By the end of the 1990s efforts by several zoos to engage in a pan-European breeding programme for lions derived from the King of Morocco’s collection was beginning to fade. Only Port Lympne continued with an active breeding group, and a male from Rabat zoo (number 241 on the diagram opposite) was brought in to reinvigorate a pride which was developed from animals imported from Washington zoo in the 1980s. Up until that point they had reached a point of inbreeding within a family group.
Research led by Black and Yamaguchi identified all the remaining animals of known
Moroccan heritage in zoos worldwide. Aside from the animals in Rabat Zoo (Morocco), all the other descendents were is zoos in Europe, plus two animals in Israel. However there had been no transfers since the early 2000s and those which had occurred had not given rise to new cubs.

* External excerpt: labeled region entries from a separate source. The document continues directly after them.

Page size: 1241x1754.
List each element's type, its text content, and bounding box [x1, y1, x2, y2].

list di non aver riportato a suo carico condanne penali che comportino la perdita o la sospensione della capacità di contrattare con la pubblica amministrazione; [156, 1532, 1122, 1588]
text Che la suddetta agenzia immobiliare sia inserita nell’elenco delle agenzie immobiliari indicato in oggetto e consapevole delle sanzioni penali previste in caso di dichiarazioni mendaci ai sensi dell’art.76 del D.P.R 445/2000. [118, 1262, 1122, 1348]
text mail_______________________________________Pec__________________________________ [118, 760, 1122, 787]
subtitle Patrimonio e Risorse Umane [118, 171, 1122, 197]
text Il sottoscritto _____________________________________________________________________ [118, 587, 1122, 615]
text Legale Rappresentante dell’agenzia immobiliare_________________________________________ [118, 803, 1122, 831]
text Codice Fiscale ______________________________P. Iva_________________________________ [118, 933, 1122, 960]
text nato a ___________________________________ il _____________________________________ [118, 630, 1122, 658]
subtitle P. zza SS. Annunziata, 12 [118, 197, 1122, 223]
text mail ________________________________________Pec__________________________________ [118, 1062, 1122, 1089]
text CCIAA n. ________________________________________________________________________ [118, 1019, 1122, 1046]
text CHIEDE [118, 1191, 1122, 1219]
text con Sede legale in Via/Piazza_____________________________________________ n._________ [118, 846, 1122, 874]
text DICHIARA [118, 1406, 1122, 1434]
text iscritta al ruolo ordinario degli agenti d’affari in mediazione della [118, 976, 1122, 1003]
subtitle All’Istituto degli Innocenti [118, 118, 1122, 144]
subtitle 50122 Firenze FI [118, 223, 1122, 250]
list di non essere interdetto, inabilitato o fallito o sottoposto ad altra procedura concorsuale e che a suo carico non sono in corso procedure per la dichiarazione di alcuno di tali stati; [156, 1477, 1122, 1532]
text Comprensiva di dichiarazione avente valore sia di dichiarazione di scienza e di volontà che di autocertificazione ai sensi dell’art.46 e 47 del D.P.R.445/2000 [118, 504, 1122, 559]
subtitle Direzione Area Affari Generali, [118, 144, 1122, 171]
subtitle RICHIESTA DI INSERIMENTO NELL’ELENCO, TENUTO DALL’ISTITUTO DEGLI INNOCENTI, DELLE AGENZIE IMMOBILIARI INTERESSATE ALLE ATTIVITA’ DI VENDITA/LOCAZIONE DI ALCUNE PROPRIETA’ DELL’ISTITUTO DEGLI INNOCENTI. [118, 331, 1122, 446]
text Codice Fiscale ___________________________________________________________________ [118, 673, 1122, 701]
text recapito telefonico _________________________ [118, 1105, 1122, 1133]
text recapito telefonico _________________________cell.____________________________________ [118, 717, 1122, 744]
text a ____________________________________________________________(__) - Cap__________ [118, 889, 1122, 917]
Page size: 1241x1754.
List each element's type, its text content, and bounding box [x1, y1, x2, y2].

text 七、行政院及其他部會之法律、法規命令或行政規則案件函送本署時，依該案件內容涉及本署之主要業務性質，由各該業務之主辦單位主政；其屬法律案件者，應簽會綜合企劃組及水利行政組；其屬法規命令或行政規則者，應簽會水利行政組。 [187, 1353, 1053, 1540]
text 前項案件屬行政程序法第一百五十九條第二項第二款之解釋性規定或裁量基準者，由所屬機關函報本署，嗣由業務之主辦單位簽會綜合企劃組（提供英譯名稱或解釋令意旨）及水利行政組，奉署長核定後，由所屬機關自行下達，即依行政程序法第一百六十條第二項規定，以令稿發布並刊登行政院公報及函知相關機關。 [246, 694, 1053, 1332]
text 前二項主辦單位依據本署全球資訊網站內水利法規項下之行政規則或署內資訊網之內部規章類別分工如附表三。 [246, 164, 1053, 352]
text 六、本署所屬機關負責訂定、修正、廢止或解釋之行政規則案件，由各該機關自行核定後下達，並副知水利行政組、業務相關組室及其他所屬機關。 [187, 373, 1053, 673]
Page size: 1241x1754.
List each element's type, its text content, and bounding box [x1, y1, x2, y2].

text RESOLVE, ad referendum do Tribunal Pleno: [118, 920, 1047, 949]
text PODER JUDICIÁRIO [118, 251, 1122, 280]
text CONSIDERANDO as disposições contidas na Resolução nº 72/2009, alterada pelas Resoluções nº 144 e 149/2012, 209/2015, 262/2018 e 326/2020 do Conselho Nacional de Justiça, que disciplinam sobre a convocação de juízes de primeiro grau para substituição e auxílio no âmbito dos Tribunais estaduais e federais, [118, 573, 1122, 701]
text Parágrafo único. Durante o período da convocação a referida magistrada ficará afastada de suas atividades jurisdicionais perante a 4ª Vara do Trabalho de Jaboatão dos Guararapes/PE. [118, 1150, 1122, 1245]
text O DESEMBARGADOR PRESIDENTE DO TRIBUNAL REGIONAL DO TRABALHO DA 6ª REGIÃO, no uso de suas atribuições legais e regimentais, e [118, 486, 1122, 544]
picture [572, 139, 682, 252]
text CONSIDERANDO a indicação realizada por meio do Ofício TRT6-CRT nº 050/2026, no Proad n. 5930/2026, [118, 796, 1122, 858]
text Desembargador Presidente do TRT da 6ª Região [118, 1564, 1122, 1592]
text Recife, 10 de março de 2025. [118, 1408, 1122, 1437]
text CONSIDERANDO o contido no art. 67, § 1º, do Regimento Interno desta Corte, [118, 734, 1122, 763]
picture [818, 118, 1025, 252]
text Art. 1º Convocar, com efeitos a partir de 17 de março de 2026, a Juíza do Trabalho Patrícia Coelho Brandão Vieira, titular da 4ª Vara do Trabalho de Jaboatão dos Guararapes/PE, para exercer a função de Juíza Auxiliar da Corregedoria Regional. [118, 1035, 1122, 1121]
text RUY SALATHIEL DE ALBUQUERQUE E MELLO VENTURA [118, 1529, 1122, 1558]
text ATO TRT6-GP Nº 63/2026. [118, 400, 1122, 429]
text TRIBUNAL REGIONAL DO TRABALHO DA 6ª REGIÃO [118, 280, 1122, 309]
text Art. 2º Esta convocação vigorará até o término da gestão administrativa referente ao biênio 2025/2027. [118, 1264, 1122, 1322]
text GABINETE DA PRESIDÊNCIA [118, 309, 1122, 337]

The family tree derived from this work allowed potentially suitable (unrelated) pairs to be identified and for breeding transfers to be arranged by interested zoos. This has enabled reinvigoration of the zoo stock.
Black S, Yamaguchi N, Harland A, Groombridge J (2010). Maintaining the genetic health of putative Barbary lions in captivity: an analysis of Moroccan Royal Lions. Eur J Wildl Res 56: 21–31. doi: 10.1007/s10344-009-0280-5
Yamaguchi N, Haddane B. (2002). The North African Barbary lion and the Atlas Lion Project. International Zoo News 49: 465-481.